* **ÉNONCÉ DU PROBLÈME**
Modifiez les lignes suivantes en remplaçant partout « chart » par « graph », sans toucher au reste.

Tâches à réponse courte sur graphiques

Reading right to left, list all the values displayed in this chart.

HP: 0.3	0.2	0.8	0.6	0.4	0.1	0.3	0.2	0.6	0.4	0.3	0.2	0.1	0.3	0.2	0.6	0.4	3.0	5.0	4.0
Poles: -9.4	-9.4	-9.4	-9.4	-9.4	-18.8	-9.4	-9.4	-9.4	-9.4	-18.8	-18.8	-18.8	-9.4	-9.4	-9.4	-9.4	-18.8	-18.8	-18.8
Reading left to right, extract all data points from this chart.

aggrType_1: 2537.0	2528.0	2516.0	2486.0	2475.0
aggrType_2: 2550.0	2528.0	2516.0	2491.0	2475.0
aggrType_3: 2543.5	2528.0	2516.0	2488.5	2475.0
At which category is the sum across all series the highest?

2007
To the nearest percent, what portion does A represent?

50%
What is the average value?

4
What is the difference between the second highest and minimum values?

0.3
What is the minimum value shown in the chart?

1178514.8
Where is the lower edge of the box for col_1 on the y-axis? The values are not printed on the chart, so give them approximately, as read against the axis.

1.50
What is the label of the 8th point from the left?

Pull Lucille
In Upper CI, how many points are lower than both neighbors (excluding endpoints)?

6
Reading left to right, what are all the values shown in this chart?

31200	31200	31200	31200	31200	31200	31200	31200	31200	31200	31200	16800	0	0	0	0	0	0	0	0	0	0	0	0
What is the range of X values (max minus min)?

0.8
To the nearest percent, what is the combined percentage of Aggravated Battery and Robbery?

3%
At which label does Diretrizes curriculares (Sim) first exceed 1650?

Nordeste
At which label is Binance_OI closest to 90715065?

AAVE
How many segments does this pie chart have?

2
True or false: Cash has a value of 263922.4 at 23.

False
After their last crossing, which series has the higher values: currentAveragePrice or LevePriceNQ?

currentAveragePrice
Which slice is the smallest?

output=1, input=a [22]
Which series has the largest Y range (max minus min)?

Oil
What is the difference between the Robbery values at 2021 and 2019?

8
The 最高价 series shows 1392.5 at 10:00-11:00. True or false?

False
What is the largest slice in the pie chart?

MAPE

* **RÉSULTAT CI-DESSOUS**
Reading right to left, list all the values displayed in this graph.

HP: 0.3	0.2	0.8	0.6	0.4	0.1	0.3	0.2	0.6	0.4	0.3	0.2	0.1	0.3	0.2	0.6	0.4	3.0	5.0	4.0
Poles: -9.4	-9.4	-9.4	-9.4	-9.4	-18.8	-9.4	-9.4	-9.4	-9.4	-18.8	-18.8	-18.8	-9.4	-9.4	-9.4	-9.4	-18.8	-18.8	-18.8
Reading left to right, extract all data points from this graph.

aggrType_1: 2537.0	2528.0	2516.0	2486.0	2475.0
aggrType_2: 2550.0	2528.0	2516.0	2491.0	2475.0
aggrType_3: 2543.5	2528.0	2516.0	2488.5	2475.0
At which category is the sum across all series the highest?

2007
To the nearest percent, what portion does A represent?

50%
What is the average value?

4
What is the difference between the second highest and minimum values?

0.3
What is the minimum value shown in the graph?

1178514.8
Where is the lower edge of the box for col_1 on the y-axis? The values are not printed on the graph, so give them approximately, as read against the axis.

1.50
What is the label of the 8th point from the left?

Pull Lucille
In Upper CI, how many points are lower than both neighbors (excluding endpoints)?

6
Reading left to right, what are all the values shown in this graph?

31200	31200	31200	31200	31200	31200	31200	31200	31200	31200	31200	16800	0	0	0	0	0	0	0	0	0	0	0	0
What is the range of X values (max minus min)?

0.8
To the nearest percent, what is the combined percentage of Aggravated Battery and Robbery?

3%
At which label does Diretrizes curriculares (Sim) first exceed 1650?

Nordeste
At which label is Binance_OI closest to 90715065?

AAVE
How many segments does this pie graph have?

2
True or false: Cash has a value of 263922.4 at 23.

False
After their last crossing, which series has the higher values: currentAveragePrice or LevePriceNQ?

currentAveragePrice
Which slice is the smallest?

output=1, input=a [22]
Which series has the largest Y range (max minus min)?

Oil
What is the difference between the Robbery values at 2021 and 2019?

8
The 最高价 series shows 1392.5 at 10:00-11:00. True or false?

False
What is the largest slice in the pie graph?

MAPE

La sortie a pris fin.